=== RECORDS SUPPLIED ===
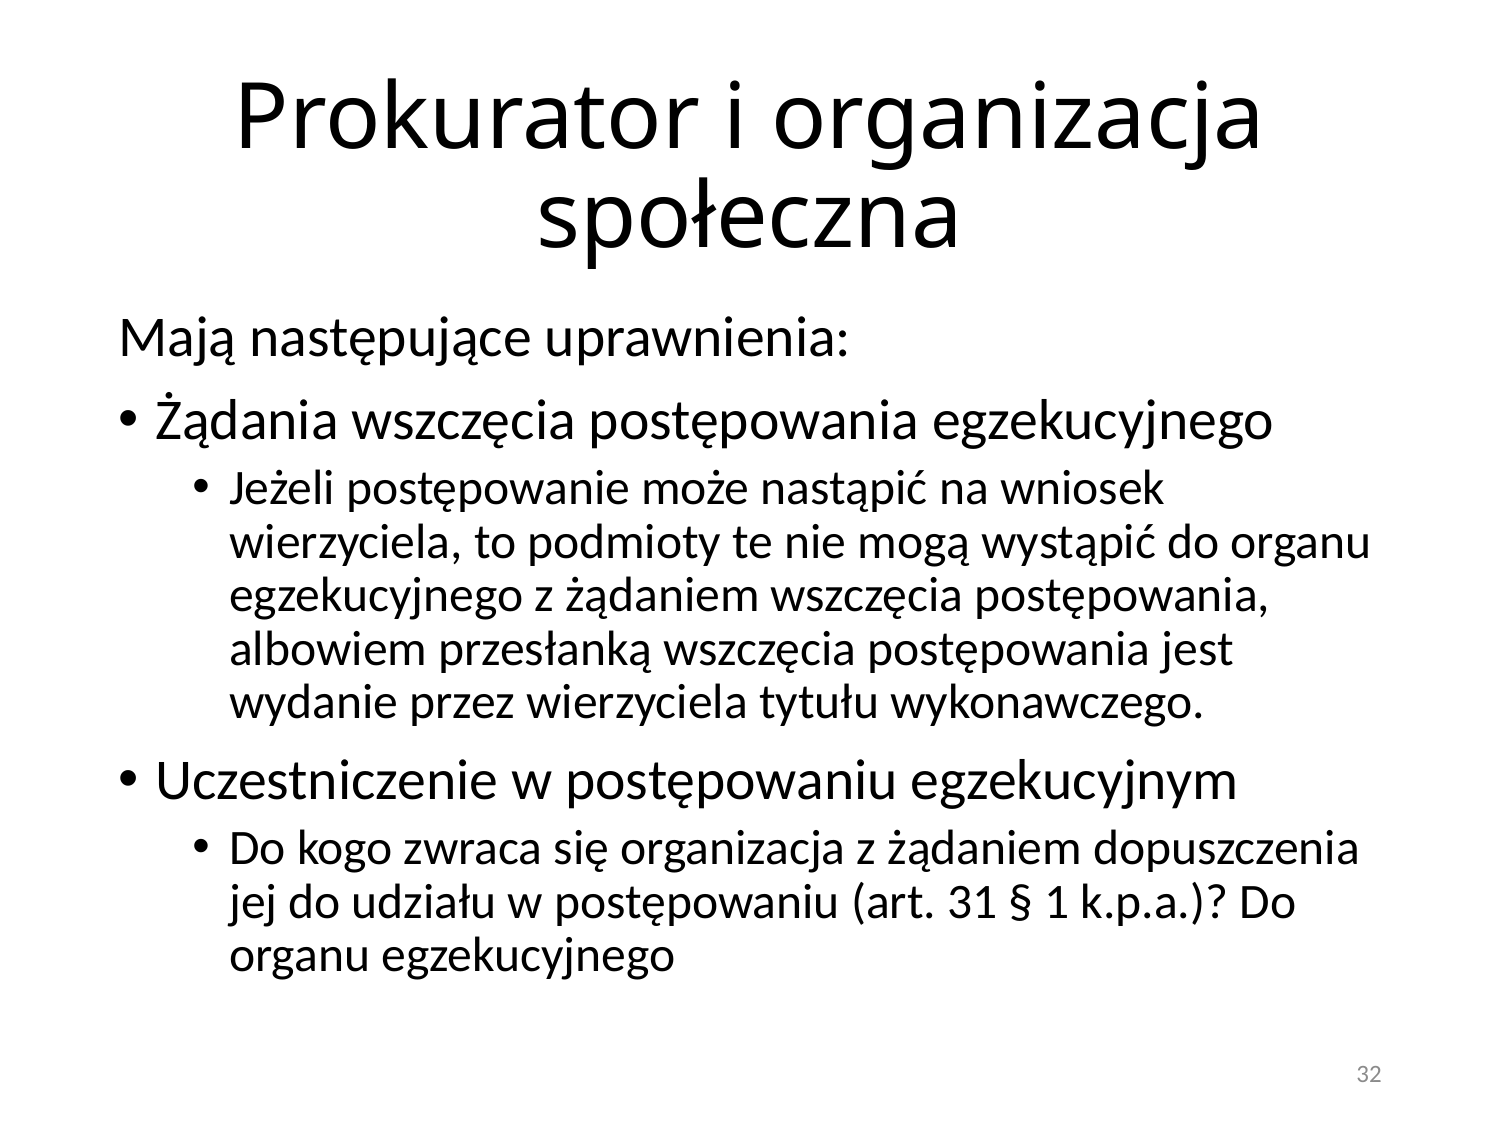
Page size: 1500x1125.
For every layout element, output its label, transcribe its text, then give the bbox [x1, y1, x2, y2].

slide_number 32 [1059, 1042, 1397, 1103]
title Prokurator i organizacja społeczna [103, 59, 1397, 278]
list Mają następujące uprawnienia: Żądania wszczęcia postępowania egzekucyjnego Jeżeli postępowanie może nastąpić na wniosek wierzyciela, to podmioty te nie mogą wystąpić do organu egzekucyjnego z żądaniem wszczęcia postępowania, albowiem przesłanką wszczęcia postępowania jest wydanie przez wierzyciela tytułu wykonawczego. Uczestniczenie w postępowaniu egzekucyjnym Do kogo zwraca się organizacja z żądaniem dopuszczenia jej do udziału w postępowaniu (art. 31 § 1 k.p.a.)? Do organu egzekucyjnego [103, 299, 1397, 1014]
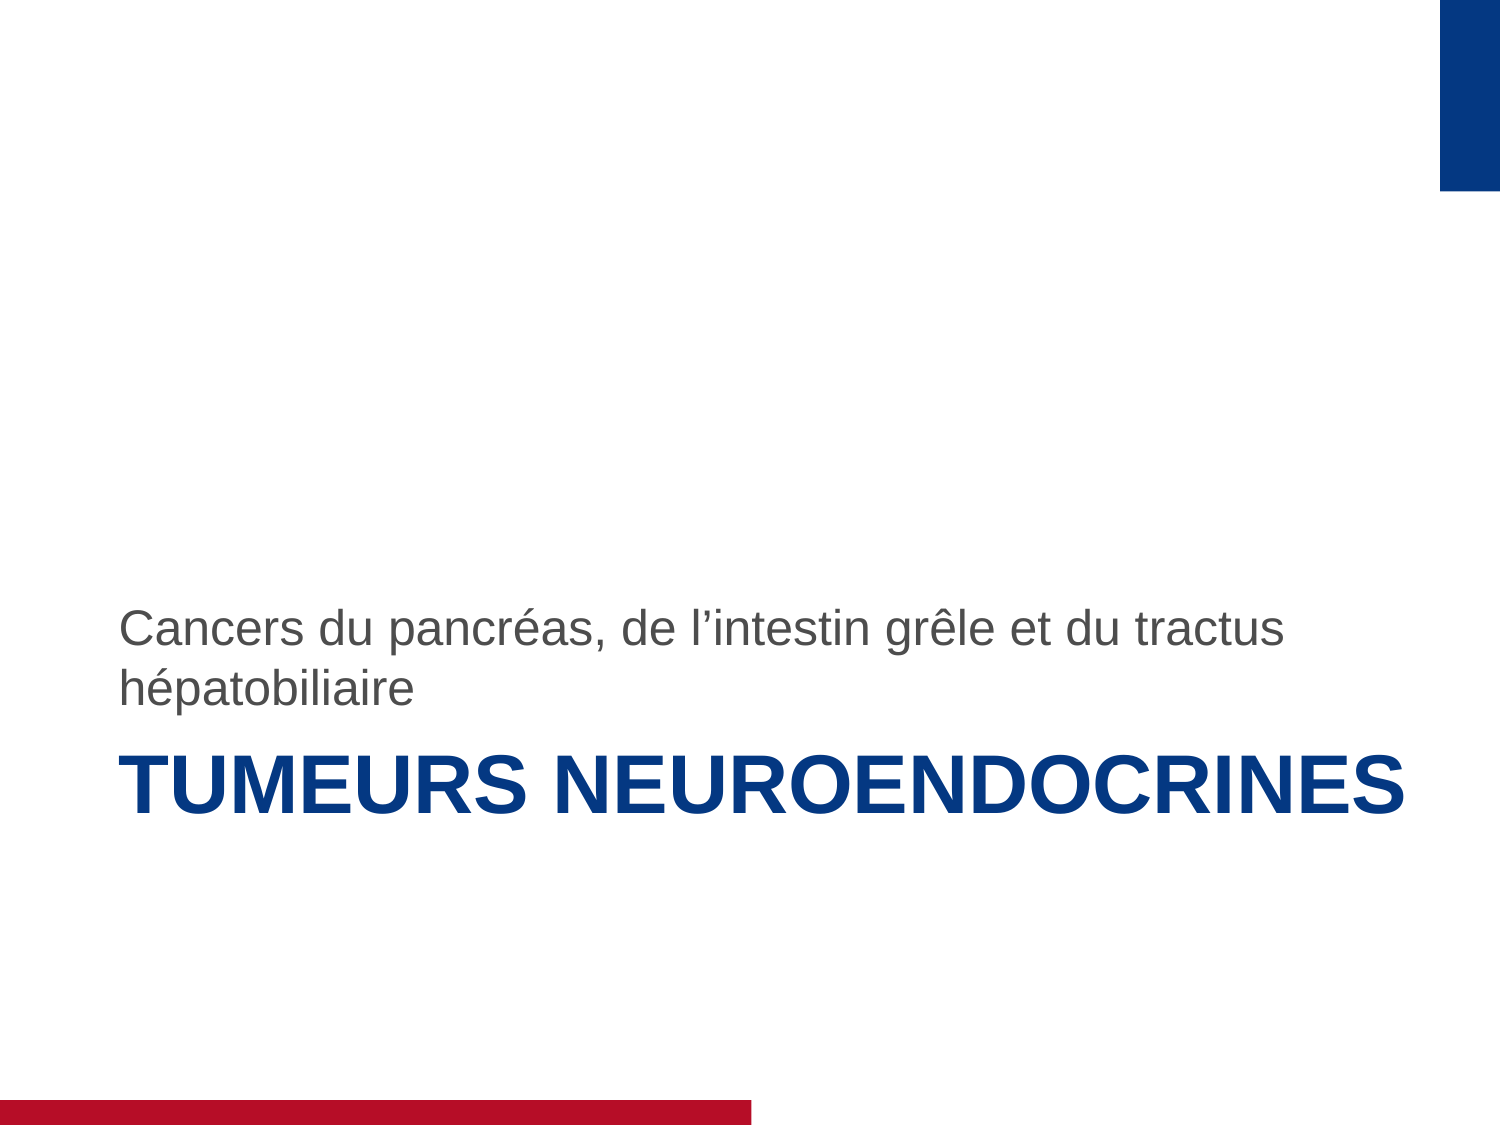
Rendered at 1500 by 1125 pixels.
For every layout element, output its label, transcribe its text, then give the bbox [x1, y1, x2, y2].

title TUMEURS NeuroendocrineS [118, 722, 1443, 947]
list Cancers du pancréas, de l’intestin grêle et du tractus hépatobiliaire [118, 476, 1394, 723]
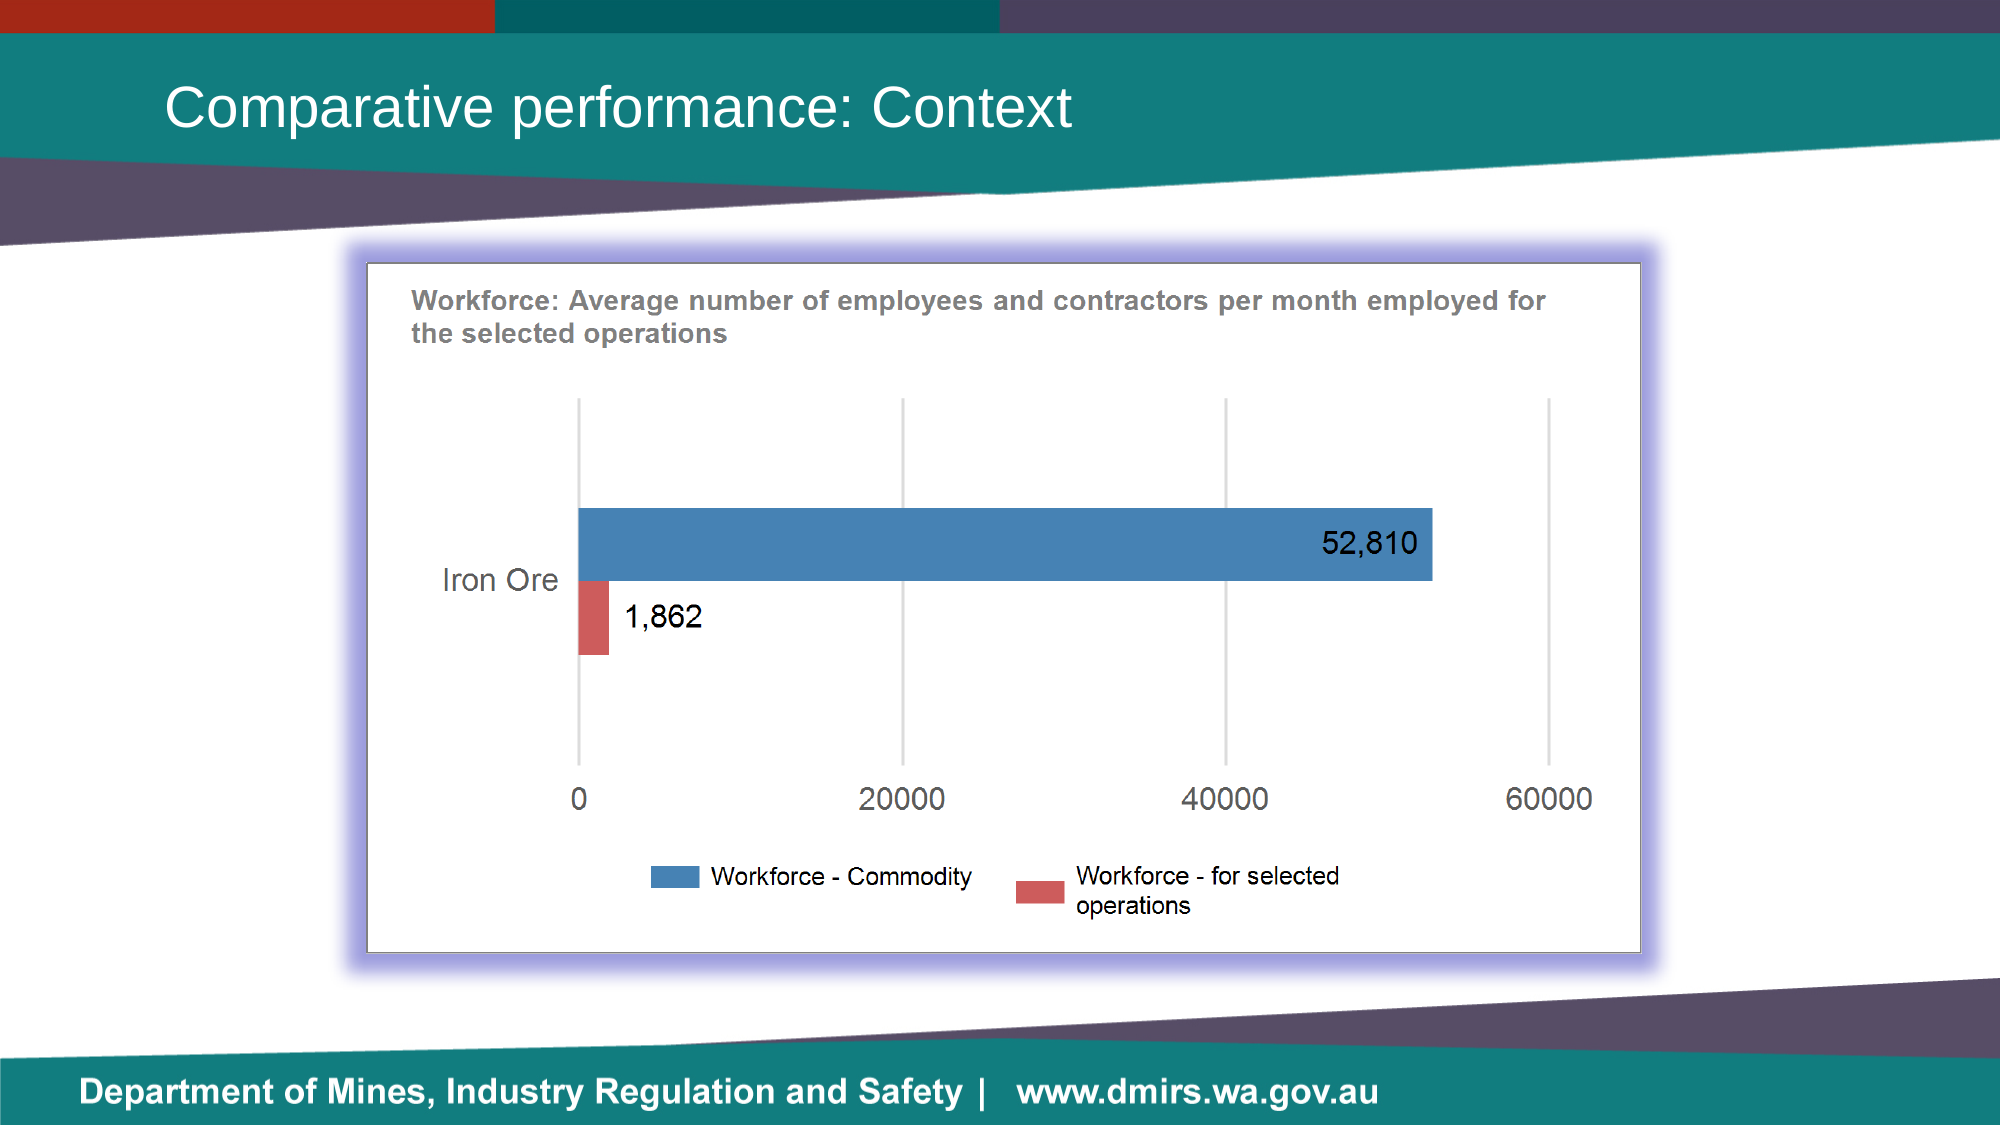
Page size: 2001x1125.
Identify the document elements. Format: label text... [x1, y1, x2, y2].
===
• WHAT THE EXERCISE ASKS: Where a record holds a picture, skip the picture and copy everything else exactly.

• REPLY TO THE TASK:
Page size: 1500x1125.
For every layout element, output its label, transcribe its text, then give the bbox [x1, y1, x2, y2].

slide_number 32 [1059, 1042, 1397, 1103]
title Prokurator i organizacja społeczna [103, 59, 1397, 278]
list Mają następujące uprawnienia: Żądania wszczęcia postępowania egzekucyjnego Jeżeli postępowanie może nastąpić na wniosek wierzyciela, to podmioty te nie mogą wystąpić do organu egzekucyjnego z żądaniem wszczęcia postępowania, albowiem przesłanką wszczęcia postępowania jest wydanie przez wierzyciela tytułu wykonawczego. Uczestniczenie w postępowaniu egzekucyjnym Do kogo zwraca się organizacja z żądaniem dopuszczenia jej do udziału w postępowaniu (art. 31 § 1 k.p.a.)? Do organu egzekucyjnego [103, 299, 1397, 1014]
Rendered at 1500 by 1125 pixels.
For every layout element, output its label, transcribe its text, then give the bbox [x1, y1, x2, y2].

title TUMEURS NeuroendocrineS [118, 722, 1443, 947]
list Cancers du pancréas, de l’intestin grêle et du tractus hépatobiliaire [118, 476, 1394, 723]
Page size: 2001x1125.
Identify the document elements. Format: label text... [x1, y1, x2, y2].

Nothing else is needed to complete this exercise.